Event statement for Time-to-event models

event(observed variable, expression [, action code])

Specifies an occur observed variable, which has two values: 1, which means the event occurred, or 0, which means the event did not occur. The hazard is given by the expression.

The event statement creates a special hidden differential equation to accumulate, or integrate, the hazard rate, which is defined by the expression in the second argument. This integration is reset whenever the occur variable is observed, so the integral extends from the time t0 of the previous occur observation to t1, the time of the current observation. Let cum_hazard=integral of the hazard during the period [t0,t1]:

Then the probability that an event will not occur in the period is: S=exp(-cum_hazard). Therefore, if the period terminates with an observation occur=0 at t1, the likelihood is S. If the period terminates at t1 because an event occurred at time=t1 (occur=1), then the likelihood is S*hazard(t1), where hazard(t1) is the hazard rate at t1. These likelihood computations are performed automatically whenever an occur observation is made.

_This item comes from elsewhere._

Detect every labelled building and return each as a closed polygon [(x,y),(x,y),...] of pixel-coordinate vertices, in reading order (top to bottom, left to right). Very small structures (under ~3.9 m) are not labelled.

Note:The observations of 0 (no event) can occur at pre-defined sampling points, but observations of 1 (event occurred) are made at the time of the event.

Event models are inherently time based, and require a mapping for a time value.

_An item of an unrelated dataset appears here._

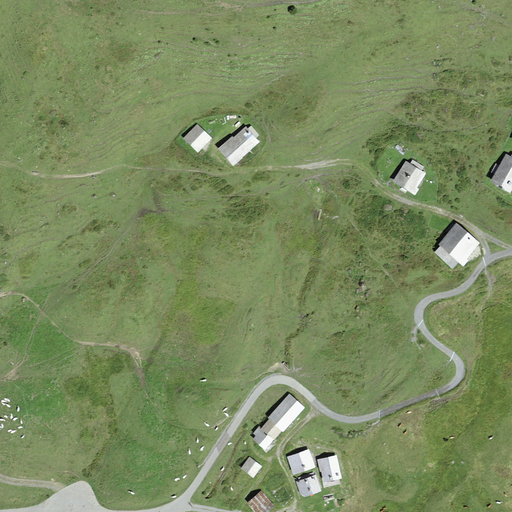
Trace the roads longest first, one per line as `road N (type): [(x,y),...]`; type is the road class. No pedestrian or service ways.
road 1 (track): [(324,409),(359,419),(456,382),(458,362),(422,327),(421,307),(463,287),(490,258),(511,252)]
road 2 (track): [(511,248),(446,212),(397,198),(360,164),(265,169)]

All about Time-to-Event modeling

Consider a process modeled as a series of coin-tosses, where at each toss, if the coin comes up “heads,” that means an event occurred and the process stops. Otherwise, if it comes up “tails,” the coin is tossed again. The graph below shows that process if the probability of “heads” is 0.1, and the probability of “tails” is 0.9.

It is easy to see that the probability of getting to time 5 without getting a “heads” is 0.9 multiplied by itself 5 times. Similarly, the probability of getting a “heads” at time 5 is 0.1 multiplied by the probability of getting to time 4 without getting “heads” or 0.9^4*0.1.

To put it in symbols, if the probability of “heads” is p, then the probability of “heads” at time n is:

(1 – p)(1 – p) … n – 1 times … (1 – p) p

Since in model fitting the log of the probability is desired, and since, if p is small, log(1 – p) is basically –p, it can be said that the log of the probability of “heads” at time n is:

–p –p … n – 1 times … –p+log(p)

Note that p does not have to be a constant. It can be different at one time versus another.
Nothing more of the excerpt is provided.